A family stretches the spirit of Christmas onward in a God-centered practice.
Posted in , Jan 5, 2015
It’s five o’clock. I whistle for the boys and wait for the thunder of footfalls on the stairs. Meal time is one thing no one wants to miss. The response to the dinner-call comes quick.
There’s a gratitude, a sweetness for my soul, when all the boys are home. They take their places, the ones they’ve claimed for years, around our long table. Lonny takes his place at the head, and it’s a treasure for a mother’s heart. The brood gathered.
But before the meal, we pray.
And praying, at the start of the New Year, is a precious thing.
“Can I pick a card tonight?” Isaiah asks. He’s the smallest, and by little-brother right, he chooses most often.
Logan hands him the basket from the center of the table. It’s full, rich and thick and full, with the season’s Christmas cards from family and friends.
Isaiah closes his eyes and moves his fingers over the tops of the cards. He smiles and draws one out. It’s a photo card from friends we’ve loved for a great many years. They moved to another state when my older boys were young, but in God’s grace, the strands of friendship have remained strong.
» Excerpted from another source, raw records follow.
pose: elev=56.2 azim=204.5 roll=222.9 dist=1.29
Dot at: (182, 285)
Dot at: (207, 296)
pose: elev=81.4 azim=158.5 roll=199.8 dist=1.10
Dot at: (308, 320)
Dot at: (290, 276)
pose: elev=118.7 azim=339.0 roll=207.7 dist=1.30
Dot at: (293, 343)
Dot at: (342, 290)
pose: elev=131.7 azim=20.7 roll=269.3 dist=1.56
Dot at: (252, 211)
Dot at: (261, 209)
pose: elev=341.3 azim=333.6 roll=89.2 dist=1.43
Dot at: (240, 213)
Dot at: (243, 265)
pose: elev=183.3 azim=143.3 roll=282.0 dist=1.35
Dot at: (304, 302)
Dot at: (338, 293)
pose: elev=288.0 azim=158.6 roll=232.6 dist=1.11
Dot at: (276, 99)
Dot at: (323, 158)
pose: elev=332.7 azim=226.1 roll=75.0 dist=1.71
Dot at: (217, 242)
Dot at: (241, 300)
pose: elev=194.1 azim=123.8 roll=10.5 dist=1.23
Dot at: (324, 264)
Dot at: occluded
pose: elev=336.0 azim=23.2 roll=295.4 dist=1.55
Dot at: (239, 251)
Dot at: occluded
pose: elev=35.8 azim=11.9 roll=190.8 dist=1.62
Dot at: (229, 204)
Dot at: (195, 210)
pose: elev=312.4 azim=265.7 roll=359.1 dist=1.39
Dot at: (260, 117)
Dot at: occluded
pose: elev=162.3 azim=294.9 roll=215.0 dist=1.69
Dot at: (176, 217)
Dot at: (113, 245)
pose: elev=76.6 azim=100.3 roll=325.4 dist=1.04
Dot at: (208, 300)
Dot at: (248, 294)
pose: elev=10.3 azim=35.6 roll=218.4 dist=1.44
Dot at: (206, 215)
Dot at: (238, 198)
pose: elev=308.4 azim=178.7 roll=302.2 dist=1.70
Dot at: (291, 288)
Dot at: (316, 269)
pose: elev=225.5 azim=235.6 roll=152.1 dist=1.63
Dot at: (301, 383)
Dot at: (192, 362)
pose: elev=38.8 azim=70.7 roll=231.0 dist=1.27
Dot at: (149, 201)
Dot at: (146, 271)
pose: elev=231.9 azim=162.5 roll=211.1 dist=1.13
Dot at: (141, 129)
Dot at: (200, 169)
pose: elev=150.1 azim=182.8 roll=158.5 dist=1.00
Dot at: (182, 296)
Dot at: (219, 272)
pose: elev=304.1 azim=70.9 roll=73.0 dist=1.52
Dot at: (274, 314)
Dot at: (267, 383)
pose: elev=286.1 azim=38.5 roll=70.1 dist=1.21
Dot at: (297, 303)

“I’ll start,” Isaiah says. “I’ll start to pray for Miss Sarah.”
Isaiah opens for prayer, but when he falls silent another son begins to pray. This tradition, praying for the families who sent the cards, has been a blessing for years. Some of the families we pray for regularly anyway.
But some we have the joy of connecting with only at Christmas, and we pray from what’s been shared in the Christmas letters that have been tucked into holiday cards.
Gabriel prays now. It’s short and sweet. I pray too, and a couple of other boys, and when it becomes quiet, Lonny closes.
I’m grateful for this opportunity to connect with those we love in this special way. It’s an opportunity to stretch the spirit of Christmas forward.
And a God-centered, prayerful way to begin the New Year.